– И я тебя в этом не виню, – Ной повернул ко мне лицо. – Клянусь вести себя прилично. «Вот тебе крест», «чтоб мне помереть», готов выколоть свои гребанные глаза, если осмелюсь. Ой, прошу прощения за мой французский. Мои никчемные глаза.
– Я не привыкла говорить о себе, – поерзала я на скамейке.
– Ты меня не удивила.
– Кто-то сказал бы, что это положительная черта характера.
– Другие же подметили, что мы состаримся и умрем, ожидая, когда ты наконец поделишься со мной основными вехами своей не-очень-интересной жизни.
– Ладно, ладно. Ты тот еще ворчун, – рассмеялась я. – Эм… я приехала сюда учиться в Джульярде.
– Нет, нет, постой. Не надо этого волшебного – пуф! – и ты уже в Джульярде. Вернемся назад. Сколько лет ты играешь на скрипке?
– О… с детства. С тех пор как себя помню.
– Почему? Родители заставили? Водили тебя на уроки музыки в надежде заполучить гения?
– Как раз наоборот. Я сама отчаянно жаждала играть.

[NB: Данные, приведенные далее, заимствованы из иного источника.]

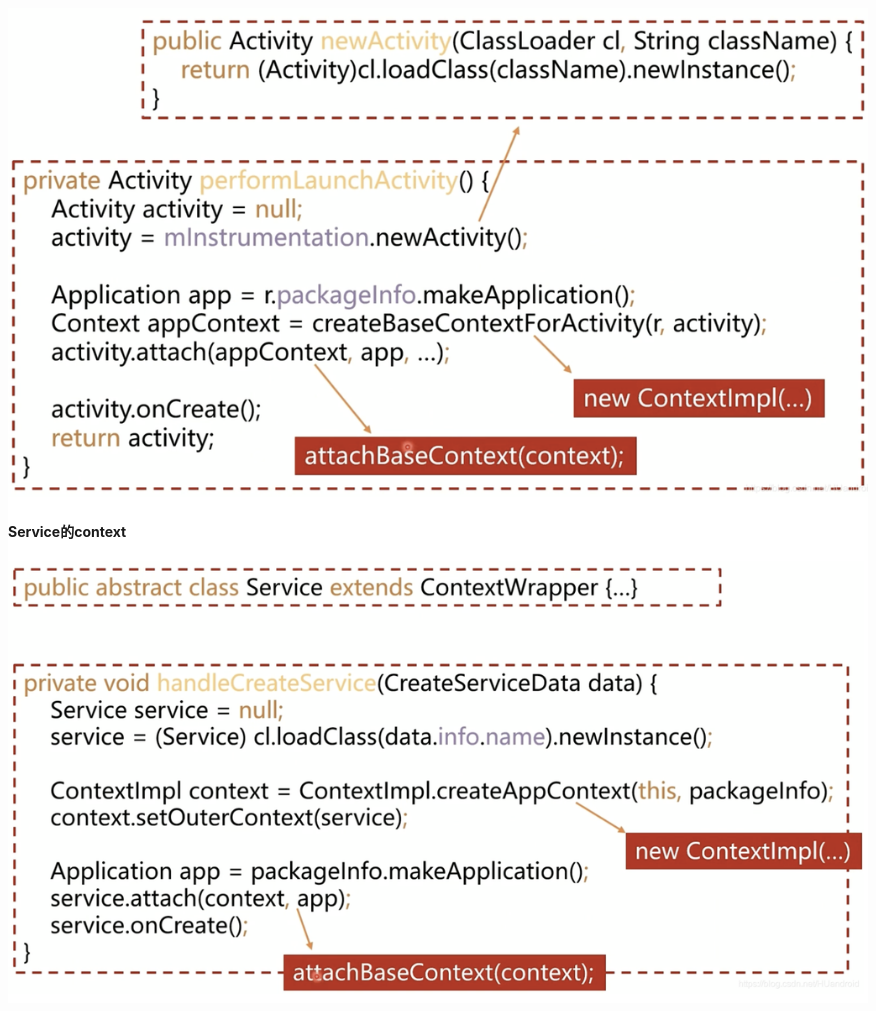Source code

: ![image-20210804185840788](剖析Framework面试（一）/image-20210804185840788.png)

#### Service的context

![image-20210804190417559](剖析Framework面试（一）/image-20210804190417559.png)
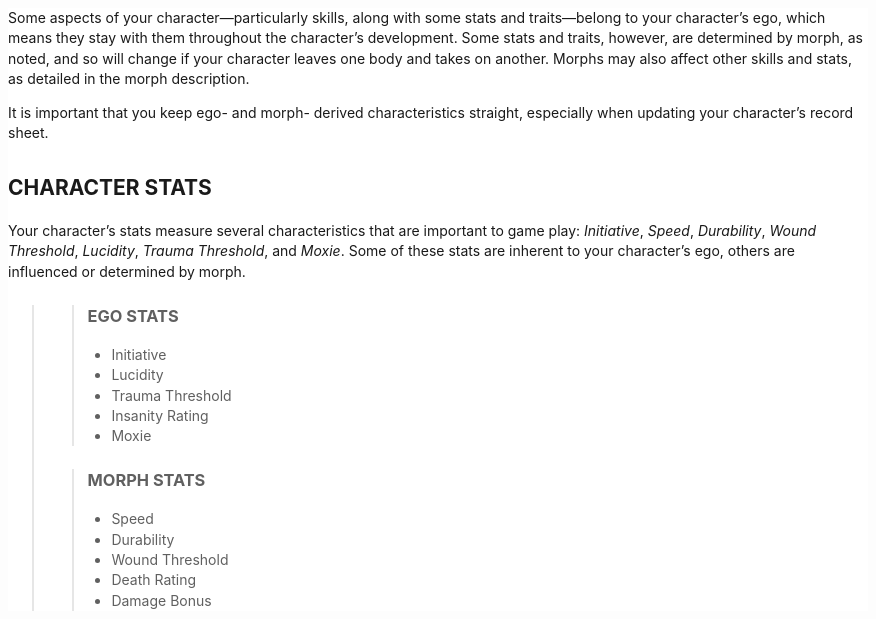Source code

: Some aspects of your character—particularly skills,
along with some stats and traits—belong to your character’s
ego, which means they stay with them throughout
the character’s development. Some stats and traits,
however, are determined by morph, as noted, and so
will change if your character leaves one body and
takes on another. Morphs may also affect other skills
and stats, as detailed in the morph description.

It is important that you keep ego- and morph-
derived characteristics straight, especially when
updating your character’s record sheet.


## CHARACTER STATS

Your character’s stats measure several characteristics
that are important to game play: *Initiative*, *Speed*,
*Durability*, *Wound Threshold*, *Lucidity*, *Trauma Threshold*,
and *Moxie*. Some of these stats are inherent
to your character’s ego, others are influenced or
determined by morph.

<blockquote>

<blockquote>

### EGO STATS

<div class="stat-list">

- Initiative
- Lucidity
- Trauma Threshold
- Insanity Rating
- Moxie

</div>

</blockquote>


<blockquote>

### MORPH STATS

<div class="stat-list">

- Speed
- Durability
- Wound Threshold
- Death Rating
- Damage Bonus

</div>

Ной кивнул, его жесткие черты лица смягчились, словно ему пришелся по вкусу мой ответ.
– Что тебя вдохновило?
– Увидела концерт по телевизору. Мне было, наверное, около четырех лет. Это было выступление женщины, солистки. Не знаю, кто это был, но я слушала ее как… завороженная.
Я мысленно вернулась в тот день много лет назад. Воображение нарисовало старый телевизор, еще без плоского экрана, и нашу гостиную: теплую, коричневую, пахнущую кленовым деревом и сушеными апельсинами.
– Я будто видела будущую версию себя и заявила родителям, что хочу играть так же, как она. Стоя, в то время как остальные скрипачи сидят. И мне хотелось этого не ради похвал. Ни тогда, ни сейчас. Я играю вовсе не ради этого. Тогда я еще не знала, что такое концерт и что такое опера, но уже понимала, что эта солистка взывала своей игрой к самому композитору. Ее музыка была душой исполняемого произведения, и я… хотела быть такой, как она, – я покачала головой при воспоминании об этом, подавленная тоской, заполнившей мое сердце. – Так все и началось.
Ной несколько секунд молчал, затем произнес:
– И ты была хороша. Больше, чем хороша.
– Полагаю, что да. Оказалось, у меня есть способности.
– Ты хотела сказать талант.
– Да, наверное, это более подходящее слово. Но родители хотели, чтобы у меня была нормальная жизнь, учеба в школе, обычные друзья. Поэтому я брала уроки и играла в местных оркестрах, а не в больших концертных залах и студиях звукозаписи.
– Ты обижаешься на родителей? Могла бы давно стать звездой.
– Нет, я благодарна им. Я не хотела уезжать из Монтаны и разлучаться с родителями или… Крисом. Думала, музыка всегда будет со мной, поэтому спокойно ждала своего часа. В Джульярде мне дали частичную стипендию, но последний год обучения дался мне очень тяжело.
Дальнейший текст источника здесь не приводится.